Don’t expect the Southeastern Conference (SEC) to require frequent injury reports on athletes from coaches this year. However, SEC Commissioner Greg Sankey (l.) says they will probably be introduced next year in response to the widespread legalization of sports betting.

The legalization of sports betting by the U.S. Supreme Court in May could mandate the Southeastern Conference (SEC) to require frequent injury reports from coaches on their athletes the SEC Commissioner Greg Sankey said last week to reporters.

Sankey spokes at the league’s annual media gathering. He called the effect of sports betting one of the largest issues facing the league, which has schools in ten states, but said it’s unlikely that the weekly injury reports will be required this year.

The commissioner said, “My general feeling and our coaches general feeling is the same: That is probably something that needs to happen on a national basis. I don’t think it will happen for this season. I suspect it will be for next season. But I will be surprised if that is not in place.”

Sankey said, “FERPA and HIPAA requirements, academic suspensions, other team or athletics department-imposed suspensions and NCAA eligibility issues make something more like an availability report relevant for discussion.” He added, “I do not believe this has to happen before the 2018 season, either on the part of this conference or the national level.”

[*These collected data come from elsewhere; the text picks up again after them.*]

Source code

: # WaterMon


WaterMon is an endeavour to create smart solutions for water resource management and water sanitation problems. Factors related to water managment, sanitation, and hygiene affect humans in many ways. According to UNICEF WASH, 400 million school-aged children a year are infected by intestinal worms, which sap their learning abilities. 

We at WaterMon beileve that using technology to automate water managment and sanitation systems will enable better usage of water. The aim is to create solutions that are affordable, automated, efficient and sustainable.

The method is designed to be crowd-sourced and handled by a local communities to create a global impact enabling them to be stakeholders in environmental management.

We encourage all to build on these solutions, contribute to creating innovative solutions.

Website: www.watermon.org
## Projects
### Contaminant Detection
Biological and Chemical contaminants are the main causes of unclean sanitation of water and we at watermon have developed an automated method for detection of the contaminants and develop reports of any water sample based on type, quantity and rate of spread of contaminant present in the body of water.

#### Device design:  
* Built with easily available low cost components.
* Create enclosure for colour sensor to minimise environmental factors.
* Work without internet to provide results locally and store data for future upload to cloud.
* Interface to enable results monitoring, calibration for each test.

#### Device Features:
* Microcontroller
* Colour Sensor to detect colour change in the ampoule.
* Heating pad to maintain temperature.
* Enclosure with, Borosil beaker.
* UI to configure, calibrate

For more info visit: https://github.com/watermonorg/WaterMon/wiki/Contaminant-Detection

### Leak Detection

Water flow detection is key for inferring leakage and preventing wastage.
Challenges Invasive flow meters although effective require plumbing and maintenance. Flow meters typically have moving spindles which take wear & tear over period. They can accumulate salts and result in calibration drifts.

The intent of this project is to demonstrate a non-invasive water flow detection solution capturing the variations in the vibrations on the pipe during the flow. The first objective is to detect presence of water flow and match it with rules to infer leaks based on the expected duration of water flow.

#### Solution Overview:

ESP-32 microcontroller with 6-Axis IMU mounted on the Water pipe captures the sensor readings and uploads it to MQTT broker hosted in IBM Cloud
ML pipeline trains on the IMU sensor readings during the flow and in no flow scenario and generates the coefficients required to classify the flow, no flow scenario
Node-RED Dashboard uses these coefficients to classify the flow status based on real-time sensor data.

He added, “I think that is critically important and would not only include injuries but if there is disciplinary action where a player is suspended for a game for whatever reason, that would need to be a part of it as well. I think that reduces to some degree people you don’t really want coming around players and managers and doctors and anybody associated with the program, or coaches, and trying to get information in an underhanded kind of way.”

Currently only one state within the SEC, Mississippi, allows sports betting. But that is expected to change, with Kentucky, Missouri, South Carolina and Louisiana all considering bills.

Sankey said the SEC will not act hastily to adopt new rules to deal with the law. “That will result from collaboration among the American Football Coach’s Association and its representatives, the conference, the NCAA national office, learning from the professional leagues and with proper guidance from legal resources. If this is to happen, we have one opportunity to get it right.”

Sports books normally use information on players who want to be participating in a game to help them set odds.

Swofford doesn’t approve of sports betting, he said, but he said it’s part of the new world and that players should be protected.

“Sometimes when you think something is going to be horrible and incredible mess and it comes into play and a year or two later you find out, well, that’s not as impactful as I thought it would be,” he said. “We have seen that in recent years in college athletics.”